Go through the lines below. Copy those with "Example".

Start of Records

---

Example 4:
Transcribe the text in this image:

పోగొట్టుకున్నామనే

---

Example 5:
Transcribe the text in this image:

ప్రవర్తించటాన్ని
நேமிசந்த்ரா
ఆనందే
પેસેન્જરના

End of Records
Start of Records

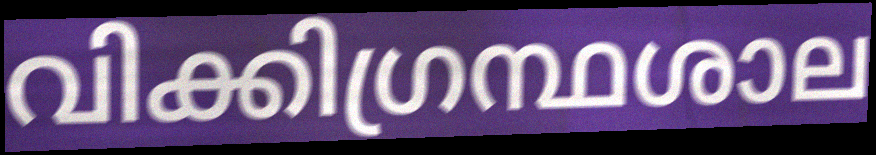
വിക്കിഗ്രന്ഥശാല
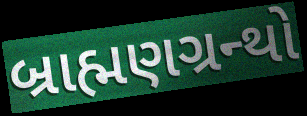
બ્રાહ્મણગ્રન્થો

End of Records
Start of Records

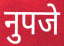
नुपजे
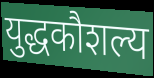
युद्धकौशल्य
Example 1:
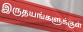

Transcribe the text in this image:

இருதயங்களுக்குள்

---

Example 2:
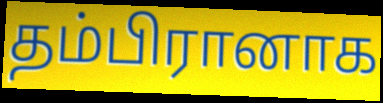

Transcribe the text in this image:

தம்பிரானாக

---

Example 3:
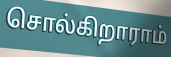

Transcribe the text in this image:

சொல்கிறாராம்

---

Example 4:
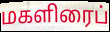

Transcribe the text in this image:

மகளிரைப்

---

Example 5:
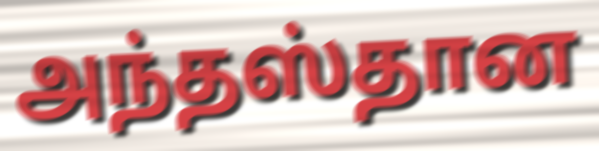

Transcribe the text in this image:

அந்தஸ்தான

End of Records

Exercise solution -
Example 4:
Example 5:
Example 1:
Example 2:
Example 3:
Example 4:
Example 5:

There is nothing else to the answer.